Marguerite stayed her fierce reply that she might slip the white stone between her lips; and as she held it beneath her tongue her anger suddenly melted. She thought now of Etienne’s hunger and weariness, and was sorry that she had nought in the house for him to eat. And as he sat in moody silence she stole away, and begged some good broth from her godmother, who had always enough and to spare. This she placed before him beside the hearth, and smiled, and spoke in a gentle voice that made him turn to her with a start—it was just as if the Marguerite he loved had come back to him from the grave. Then he drew her to him, hiding his face in her dress; and for the first time since many a long day there was peace between them. Marguerite kept that white stone always, and when she was tempted to speak in anger it worked like a Fairy spell.”

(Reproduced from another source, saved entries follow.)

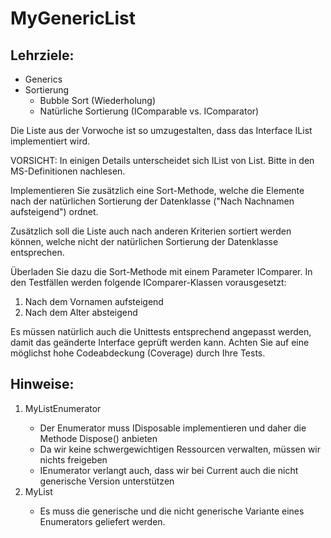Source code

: # MyGenericList

## Lehrziele:
  *	Generics
  * Sortierung 
    * Bubble Sort (Wiederholung)
    * Natürliche Sortierung (IComparable vs. IComparator)


Die Liste aus der Vorwoche ist so umzugestalten, dass das Interface IList<T> implementiert wird.

VORSICHT: In einigen Details unterscheidet sich IList<T> von List<T>. Bitte in den MS-Definitionen nachlesen.

Implementieren Sie zusätzlich eine Sort-Methode, welche die Elemente nach der natürlichen Sortierung der Datenklasse ("Nach Nachnamen aufsteigend") ordnet.

Zusätzlich soll die Liste auch nach anderen Kriterien sortiert werden können, welche nicht der natürlichen Sortierung der Datenklasse entsprechen.

Überladen Sie dazu die Sort-Methode mit einem Parameter IComparer. In den Testfällen werden folgende IComparer-Klassen vorausgesetzt:
  1. Nach dem Vornamen aufsteigend
  1. Nach dem Alter absteigend

Es müssen natürlich auch die Unittests entsprechend angepasst werden, damit das geänderte Interface geprüft werden kann. Achten Sie auf eine möglichst hohe Codeabdeckung (Coverage) durch Ihre Tests.

## Hinweise:

  1. MyListEnumerator<T>
     * Der Enumerator muss IDisposable implementieren und daher die Methode Dispose() anbieten
     * Da wir keine schwergewichtigen Ressourcen verwalten, müssen wir nichts freigeben
     * IEnumerator<T> verlangt auch, dass wir bei Current auch die nicht generische Version unterstützen
  1. MyList<T> 
     * Es muss die generische und die nicht generische Variante eines Enumerators geliefert werden.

“And wasn’t it one?” I asked, as Nain Rouge put on his cap again, and a delicious smell of fried eggs and bacon came from the farmhouse kitchen on the breeze.

“Not it,” said Nain Rouge, laughing heartily, “there were thousands like it on the beach, but you see it did just as well. For if once a woman can be induced to hold her tongue when she is angry, there’ll be little trouble ’twixt man and wife. This has been so from all time.”

Cock-a-doodle doo!” cried the black cock, strutting grandly in front of us. Nain Rouge darted after him, and I left them to themselves and went in to breakfast.